### WHAT THE TASK REQUIRES
The copy has to match the records word for word and include no pictures.

**** DATASET RECORDS ****

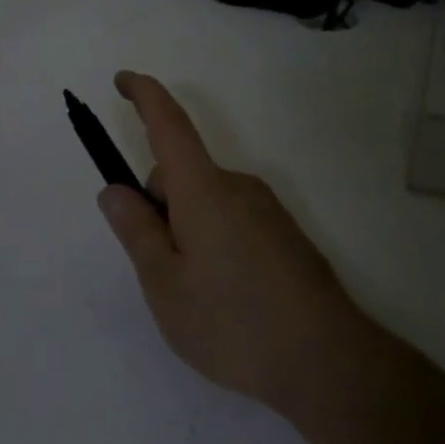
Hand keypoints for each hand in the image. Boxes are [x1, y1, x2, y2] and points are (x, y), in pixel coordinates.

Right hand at [96, 71, 356, 414]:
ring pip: (206, 202)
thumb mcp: (165, 284)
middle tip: (160, 268)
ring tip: (196, 293)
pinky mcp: (285, 236)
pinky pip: (232, 221)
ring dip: (187, 228)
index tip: (123, 80)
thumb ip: (136, 231)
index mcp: (204, 190)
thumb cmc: (233, 322)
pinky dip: (214, 242)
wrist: (329, 363)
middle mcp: (238, 188)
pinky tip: (228, 297)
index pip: (169, 125)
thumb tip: (115, 190)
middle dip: (158, 205)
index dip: (145, 96)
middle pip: (181, 175)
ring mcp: (267, 211)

****

### EXERCISE ANSWER
Hand keypoints for each hand in the image. Boxes are [x1, y1, x2, y2] and points are (x, y), in pixel coordinates.

Right hand at [96, 71, 356, 414]:
ring pip: (206, 202)
thumb mcp: (165, 284)
middle tip: (160, 268)
ring tip: (196, 293)
pinky mcp: (285, 236)
pinky pip: (232, 221)
ring dip: (187, 228)
index tip: (123, 80)
thumb ip: (136, 231)
index mcp: (204, 190)
thumb cmc: (233, 322)
pinky dip: (214, 242)
wrist: (329, 363)
middle mcp: (238, 188)
pinky tip: (228, 297)
index pip: (169, 125)
thumb tip: (115, 190)
middle dip: (158, 205)
index dip: (145, 96)
middle pip: (181, 175)
ring mcp: (267, 211)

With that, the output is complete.